▶ PROBLEMS TO SOLVE
1. In the dataset entries listing, rename "gray rubber boots" to "black rubber boots" everywhere it occurs and reproduce the rest unchanged, omitting the pictures.
2. Go on with the passage about annotating the synthetic traversability dataset, picking up after its last sentence.
+++ PASSAGE SHOWN +++
We acquire a total of 2271 RGB frames, each with engine-generated traversability annotation, by simulating rays propagated from the robot and detecting collisions to objects in the scene, as exemplified in Figs. 6 and 7.

In detail, the annotation process is carried out in three stages:

  1. 1.

    A set of non-traversable object types is defined (e.g., rocks, trees, branches) and automatically marked with a NonTraversable flag, which can be imagined as an invisible overlay over the selected scene elements.

  2. 2.

    A set of rays is projected from the robot perspective: if a ray impacts an object/surface marked as NonTraversable, the corresponding portion of the camera view is annotated accordingly.

  3. 3.

    If a ray impacts a ground patch with an average slope angle greater than a threshold it is also annotated as non-traversable, regardless of the NonTraversable flag. The threshold is based on the robot’s climbing capabilities: in our experiments, we set it to 25°.

To simplify the acquisition and annotation process, we render \(512\times 512\) frames with a camera field of view of \(90^{\circ }\), then both the frames and the annotations are cropped to 16:9 aspect ratio. To cover the entire \(90^{\circ }\times 90^{\circ }\) field of view of the captured frames, we split the view into 9 sectors, each covering a range of \(10^{\circ }\), both horizontally and vertically, and cast 3 trace-lines for each sector, resulting in an approximation gap between traces of \(3.33^{\circ }\), for a total of 729 traces. A sector is considered traversable if all the traces in that sector intersect a traversable surface; otherwise, that sector is considered non-traversable. The 27 vertical traces cast for each horizontal sector are used to detect the maximum traversable horizon height (Fig. 8).

In order to prevent the presence of near-duplicate frames, we ensured that any two consecutive frames in the dataset exhibited a minimum linear or angular displacement, following the same criteria as in Palazzo et al. (2020). Overall, it took about 1.5 h of hand-guided navigation in the simulator to collect the synthetic dataset of 2271 computer-annotated frames.
+++ INFORMATION PROVIDED +++
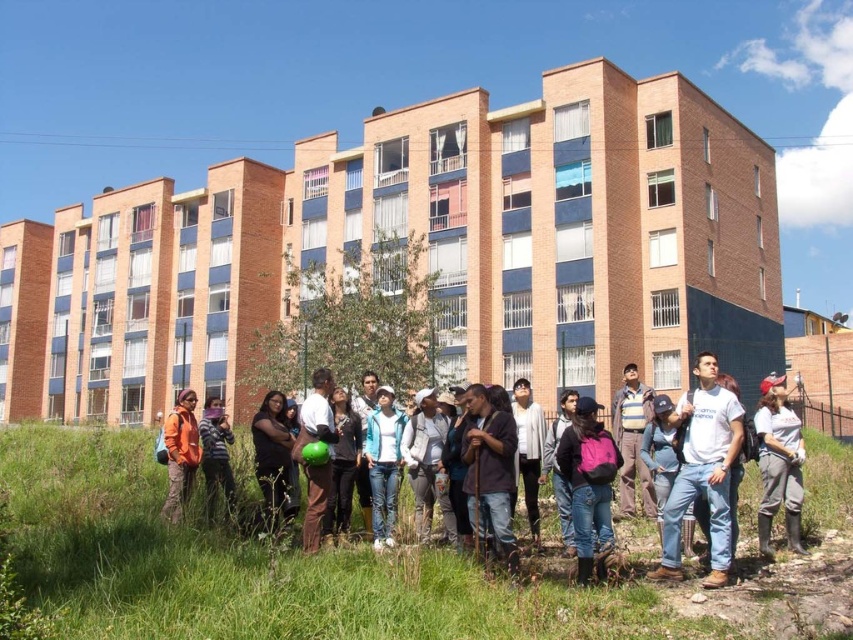
Question: Does pink fabric backpack at center have a lesser width compared to striped sweater at lower left?

Choices:
 (A) no
 (B) yes

Answer: (B)

Question: Which of the following is the farthest from the observer?

Choices:
 (A) (770, 440)
 (B) (589, 456)
 (C) (223, 452)

Answer: (C)

Question: Considering the relative positions of white cotton t-shirt at center and gray rubber boots at lower right in the image provided, where is white cotton t-shirt at center located with respect to gray rubber boots at lower right?

Choices:
 (A) below
 (B) above

Answer: (A)

Question: Which point appears closest to the camera in this image?

Choices:
 (A) (596, 550)
 (B) (779, 460)
 (C) (656, 396)
 (D) (677, 502)

Answer: (D)

Question: Which object is positioned farthest from the denim jacket at center?

Choices:
 (A) orange fabric jacket at lower left
 (B) gray rubber boots at lower right
 (C) striped sweater at lower left

Answer: (A)

Question: Is white cotton t-shirt at center positioned at the back of gray rubber boots at lower right?

Choices:
 (A) yes
 (B) no

Answer: (B)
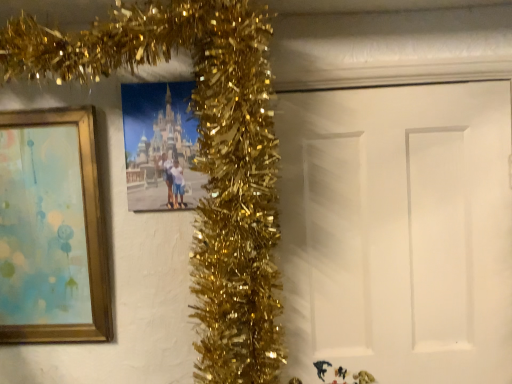
Question: Are gold wood picture frame at left, which is the 1th picture frame from left to right, and matte plastic photo frame at center, positioned as the second picture frame in left-to-right order, far apart?

Choices:
 (A) yes
 (B) no

Answer: (B)

Question: Considering the relative sizes of gold wood picture frame at left, the second picture frame from the right, and matte plastic photo frame at center, positioned as the second picture frame in left-to-right order, in the image provided, is gold wood picture frame at left, the second picture frame from the right, smaller than matte plastic photo frame at center, positioned as the second picture frame in left-to-right order,?

Choices:
 (A) no
 (B) yes

Answer: (A)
+++
▶ ANSWERS BY ITEM
1.
Question: Does pink fabric backpack at center have a lesser width compared to striped sweater at lower left?

Choices:
 (A) no
 (B) yes

Answer: (B)

Question: Which of the following is the farthest from the observer?

Choices:
 (A) (770, 440)
 (B) (589, 456)
 (C) (223, 452)

Answer: (C)

Question: Considering the relative positions of white cotton t-shirt at center and black rubber boots at lower right in the image provided, where is white cotton t-shirt at center located with respect to black rubber boots at lower right?

Choices:
 (A) below
 (B) above

Answer: (A)

Question: Which point appears closest to the camera in this image?

Choices:
 (A) (596, 550)
 (B) (779, 460)
 (C) (656, 396)
 (D) (677, 502)

Answer: (D)

Question: Which object is positioned farthest from the denim jacket at center?

Choices:
 (A) orange fabric jacket at lower left
 (B) black rubber boots at lower right
 (C) striped sweater at lower left

Answer: (A)

Question: Is white cotton t-shirt at center positioned at the back of black rubber boots at lower right?

Choices:
 (A) yes
 (B) no

Answer: (B)
Question: Are gold wood picture frame at left, which is the 1th picture frame from left to right, and matte plastic photo frame at center, positioned as the second picture frame in left-to-right order, far apart?

Choices:
 (A) yes
 (B) no

Answer: (B)

Question: Considering the relative sizes of gold wood picture frame at left, the second picture frame from the right, and matte plastic photo frame at center, positioned as the second picture frame in left-to-right order, in the image provided, is gold wood picture frame at left, the second picture frame from the right, smaller than matte plastic photo frame at center, positioned as the second picture frame in left-to-right order,?

Choices:
 (A) no
 (B) yes

Answer: (A)

2.
Fig. 6
figure 6

A simplified aerial-view graphics of the line tracing to detect non-traversable regions in the simulated frame

Fig. 7
figure 7

Visualization of trace-rays cast from the robot perspective for automatic annotation of synthetic images: aerial view of the robot agent (left) and robot camera perspective (right)

5.3 Model training and evaluation procedure

Input images are pre-processed by resizing the shortest side to 128 pixels (keeping aspect ratio) and standardizing each color channel. After feature extraction by the DeepLabV2 backbone, the resulting feature maps have the shortest spatial dimension of size 17: input images from the real dataset produce feature maps of size \(17\times 29\), while feature maps from synthetic images are \(17\times 17\). When performing self-supervision, we modify SwAV to predict the same cluster assignments to feature patches of spatial size between \(2\times 2\) and \(4\times 4\) (with random aspect ratio) extracted from a \(4\times 6\) area.

Fig. 8
figure 8

Examples of the automatic annotation process on the synthetic dataset

The training procedure for self-supervision employs a mini-batch SGD optimizer (batch size: 16), with cosine learning rate annealing from 0.6 to 0.0006, for 400 training epochs.

As for traversability estimation, we train our model with the Adam optimizer for 5000 epochs, using a linear learning rate schedule from \(10^{-4}\) to \(10^{-8}\). Following Palazzo et al. (2020), we set the \(\alpha \) hyperparameter for the safety-preserving loss term to 1.5. Weight decay factor \(\rho \) is \(5\cdot 10^{-4}\), and the \(\lambda \) hyperparameter that scales gradient reversal for domain adaptation is set to 0.1. This training setting is applied to both real and synthetic datasets.

Since the real dataset consists of a sequential stream of frames captured while operating the robot, we define the training and test splits by using the first 80% of the sequence for training and the rest for test, thus minimizing the risk of near-duplicates in the two sets. For consistency, we also split the synthetic dataset in the same way.

The model accuracy is computed on the real-dataset test set, in terms of mean absolute error (MAE), estimated by averaging the absolute errors of traversability scores predicted in each image, and then averaging the results over all test images. In order to account for random model initialization and to better assess differences in performance, we report the mean and standard deviation of MAE over 10 runs of the training and evaluation protocol.

Our model is implemented using the PyTorch library. We use an NVIDIA Titan X (Pascal) GPU for training, and an on-board NVIDIA Jetson TX1 (Maxwell) GPU for inference on the robot, which is able to process 15 frames per second.

Fig. 9
figure 9

A comparison between the output of the methods in Table 3 and the ground-truth for real images. From left to right we have: (1) input, (2) ground truth, (3) base (training on synthetic only), (4) domain adaptation on unlabeled real data, (5) self-supervised pre-training, (6) self-supervision + domain adaptation

5.4 Performance analysis in the supervised setting

We hereby present the results achieved by our model (and variants thereof) when it is trained in a supervised way on real images. This setup represents an ideal case, with manual annotations available on dataset created from real acquisitions. In the next section, we will show how our proposed approach, with unsupervised domain adaptation on real images, compares to these results.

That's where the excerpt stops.